Astronauts aim to fix jammed rail vehicle during spacewalk
The unplanned space walk, some 250 miles above Earth, was necessary after astronauts were unable to fix the problem from inside the station.
The cause of the stall remains unclear, but “experts believe it may be related to a stuck brake handle”, according to ISS mission integration and operations manager Kenny Todd.
Kopra arrived for his second mission at the International Space Station last Tuesday. For Kelly, now in his eighth month aboard the space station, it was his third spacewalk, which NASA calls an extravehicular activity (EVA). NASA officials approved the mission Sunday, and the spacewalk began Monday at 7:45 a.m. EST.
Management of ISS decided that Commander Scott Kelly and Flight Engineer Tim Kopra will try to fix blocked rail platform with Canadarm2 robotic arm.
With their primary task completed, Kelly and Kopra split up to work on separate tasks of routing cables along the space station.
Finished with their work, the astronauts returned inside the space station more than three hours after the start of their spacewalk.
You can watch the spacewalk live on NASA TV.
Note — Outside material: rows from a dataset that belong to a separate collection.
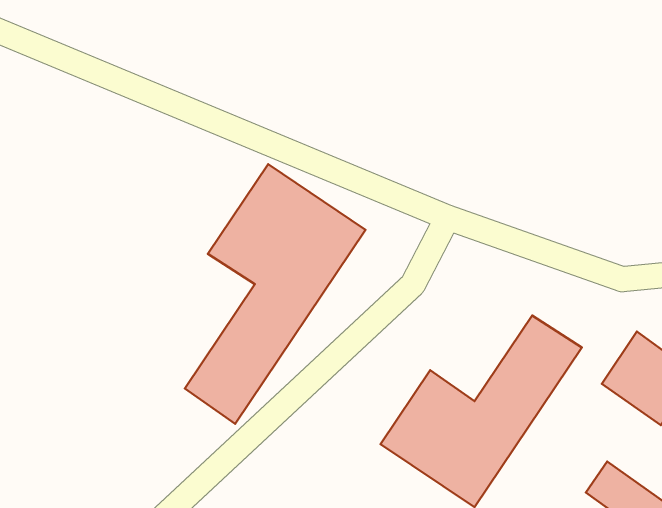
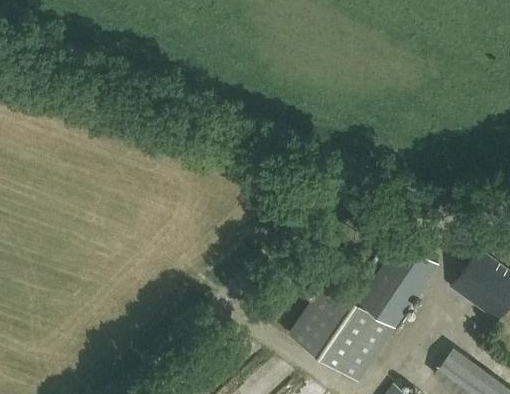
building: [185,164,366,424] -> none

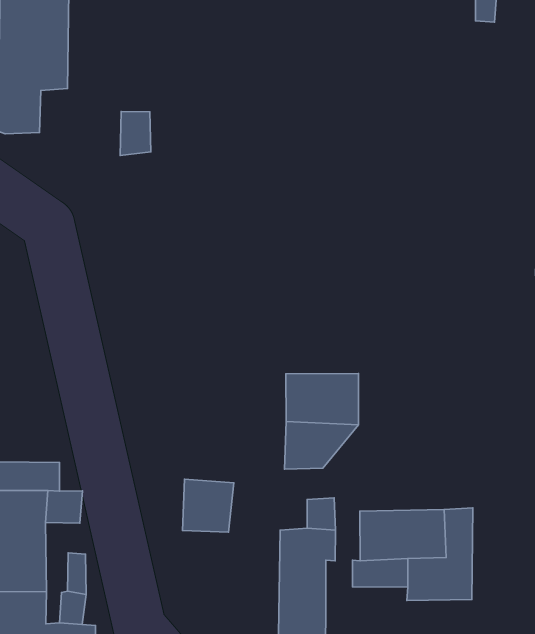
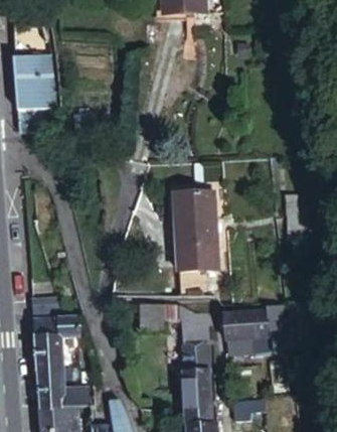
building: none -> [176,188,217,245]

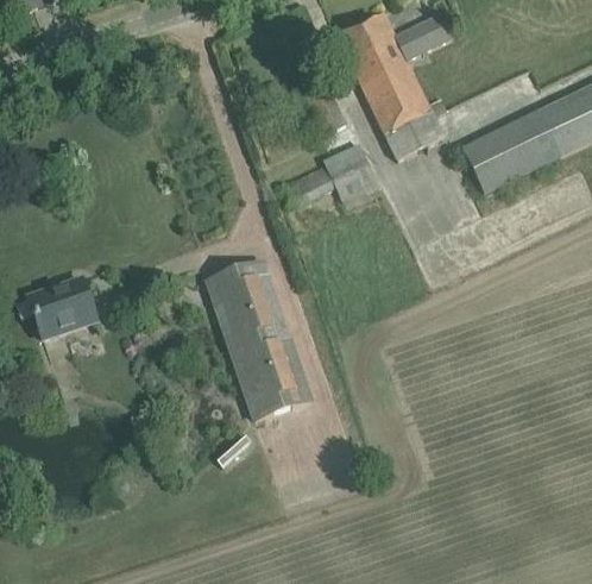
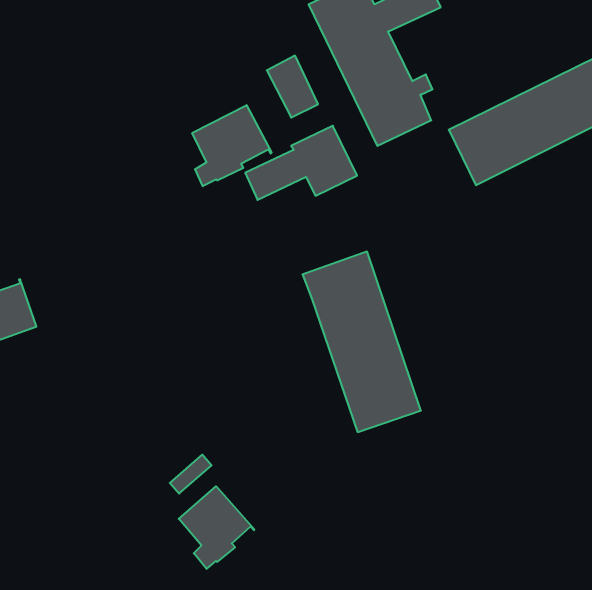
building: none -> [192,105,272,186]
building: [206,262,310,421] -> [302,252,421,432]
building: none -> [179,486,254,569]

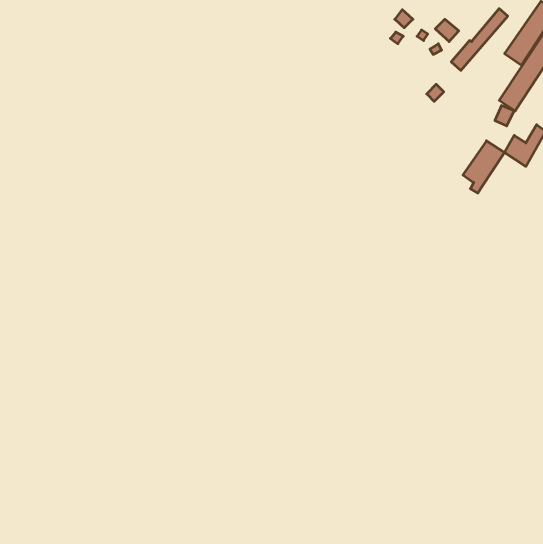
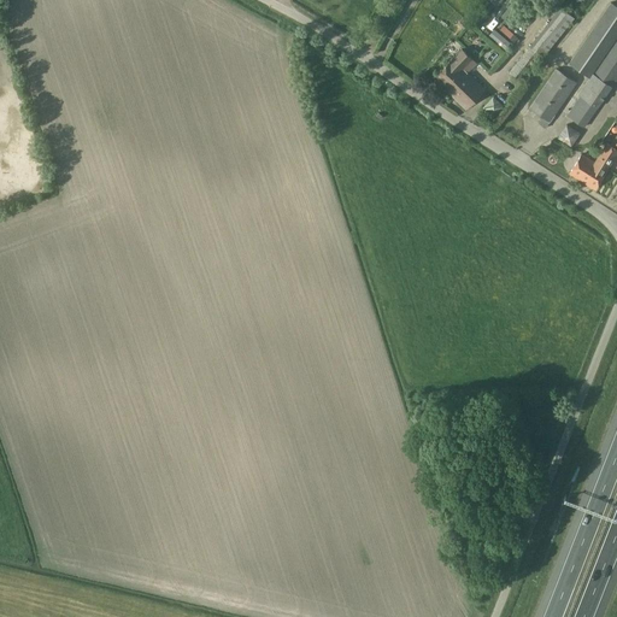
building: none -> [434,48,487,108]
building: [463,141,505,193] -> [531,69,578,128]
The rail vehicle needed to be moved so a cargo ship filled with almost three tonnes of food and supplies could dock at the orbiting space lab. Progress 62 blasted off successfully from Baikonur Cosmodrome at 3:44 a.m. EST on Monday, Dec.21. The other four members aboard the ISIS are British astronaut Tim Peake and Russian cosmonauts Yuri Malenchenko, Mikhail Kornienko, and Sergey Volkov.